Friday Feature

Dorothy Nyembe

Dorothy Nomzansi Nyembe was born on 31 December 1931 near Dundee in northern Kwa- Zulu Natal in South Africa. She attended mission school until the age of 15 when she gave birth to her only child.

In 1952, Nyembe joined the African National Congress (ANC), during this time she made a living as a street vendor.  She participated in the Defiance Campaign, a non-violent campaign against apartheid laws, in Durban and was arrested twice for her involvement. In 1954, Nyembe played a part in the formation of the ANC Women’s League in Cato Manor, Durban. She became Chairperson of the “Two Sticks” Branch Committee in Cato Manor. In 1956, Nyembe was one of the leaders against the forced removals from Cato Manor; she was also one of the leaders of the boycotts of the government controlled beer halls. The beer halls took away the income that women generated from brewing traditional beer. In large demonstrations, women armed with sticks marched into the beer-halls, attacking men who were drinking, and wrecking the facilities, despite the presence of police. One vivid account recalls that the women “were very powerful. Some came half dressed (in traditional dress) with their breasts exposed, and when they got near this place the police tried to block the women. When they saw this, the women turned and pulled up their skirts. The police closed their eyes and the women passed by and went in.” In the same year, Nyembe was elected as Vice- President of the Durban branch of the ANC Women’s League; she also became a prominent member of the Federation of South African Women.

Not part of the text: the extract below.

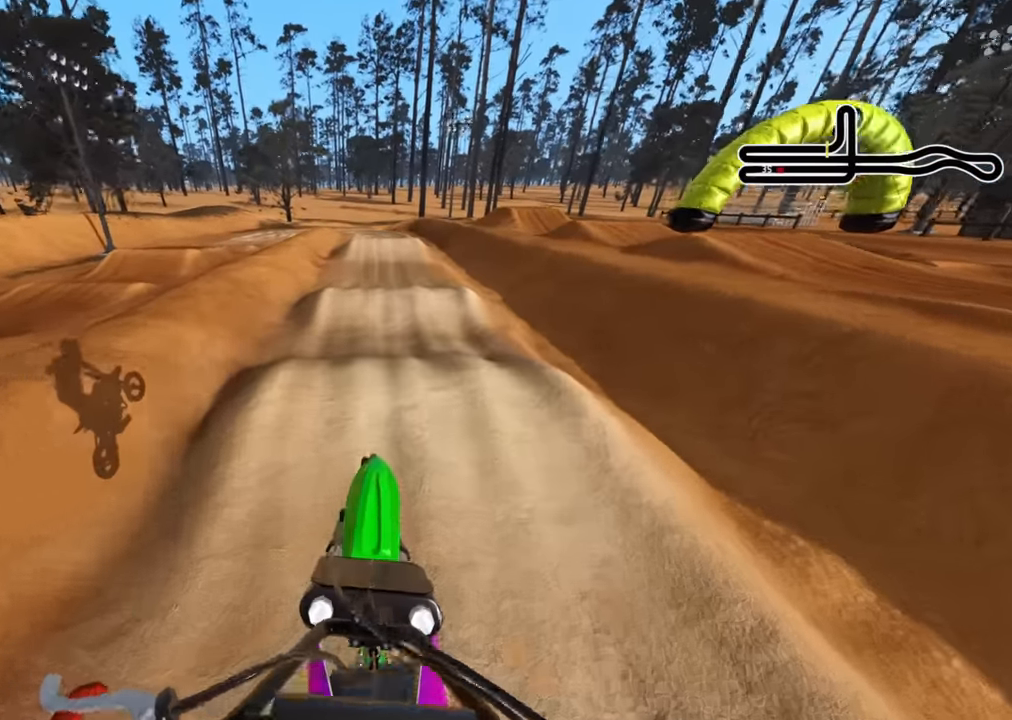
{"buttons": ["R2"], "left_stick": "center", "right_stick": "up", "events": [[17, "CIRCLE", "up"], [250, "right_stick", "center"], [400, "right_stick", "up"]]}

On 09 August 1956, Nyembe led the Kwa-Zulu Natal body of women to the Union Buildings in Pretoria.  The march to the Union Buildings was to present the Prime Minister with a petition and to protest against pass laws that discriminated black people. In the same year, Nyembe was arrested and charged with high treason, however, a year later, the charges against her were withdrawn.

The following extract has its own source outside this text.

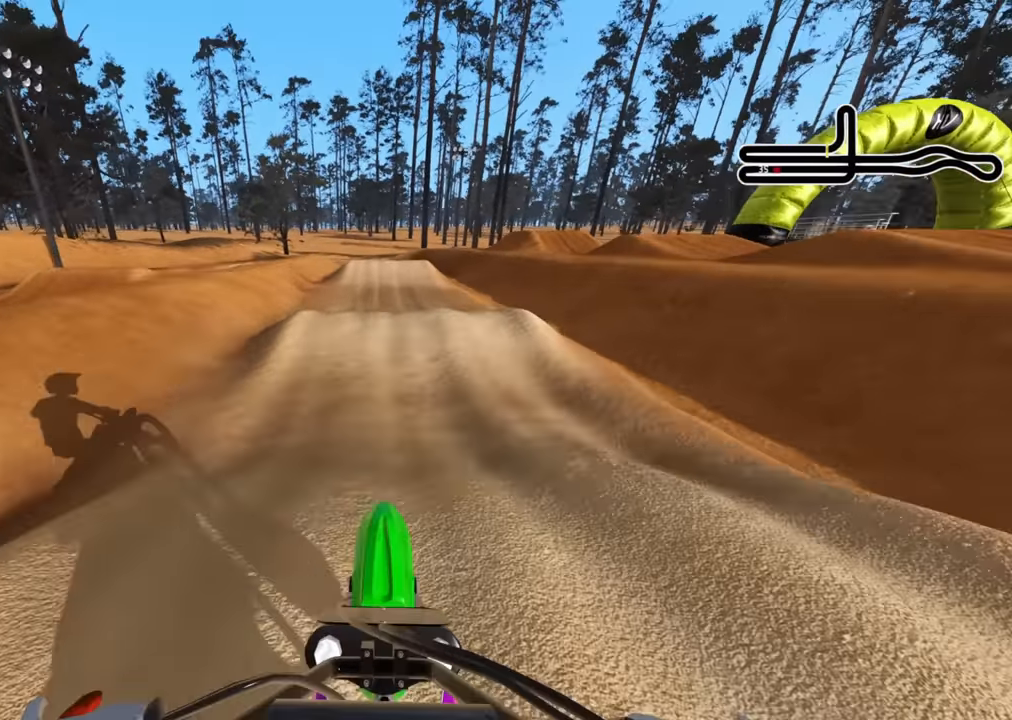
{"buttons": ["R2"], "left_stick": "center", "right_stick": "up", "events": []}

In 1959, Nyembe was elected President of the ANC Women’s League in Kwa-Zulu Natal. In the same year, she participated in the potato boycott, a protest against the use and treatment of prison labourers on potato farms in the Transvaal, now northern region of South Africa.

When the ANC was banned in 1960, Nyembe was recruited by Umkhonto we Sizwe (MK), during this time, she worked closely with Chief Albert Luthuli, Moses Mabhida, Nelson Mandela, Walter Sisulu and Oliver Tambo. A year later, she became President of the Natal Rural Areas Committee where Nyembe participated in the organisation of anti-government demonstrations by rural women- the campaign became known as the Natal Women’s Revolt. In 1963, she was arrested and charged with furthering the aims of the banned ANC and she was sentenced to three years imprisonment. She was released in 1966; but she was banned for five years, this restricted her movement to Durban. Nyembe, nonetheless, continued with her underground activities, which ultimately lead to her detainment in 1968. She was charged on five counts under the Suppression of Communism Act. In 1969, Nyembe was found guilty of harbouring MK members and was sentenced to fifteen years imprisonment. These years in prison were spent in prisons for women at Barberton in the eastern Transvaal, and then at Kroonstad in the Orange Free State, far from her family. Her prison work involved washing the clothes of male convicts.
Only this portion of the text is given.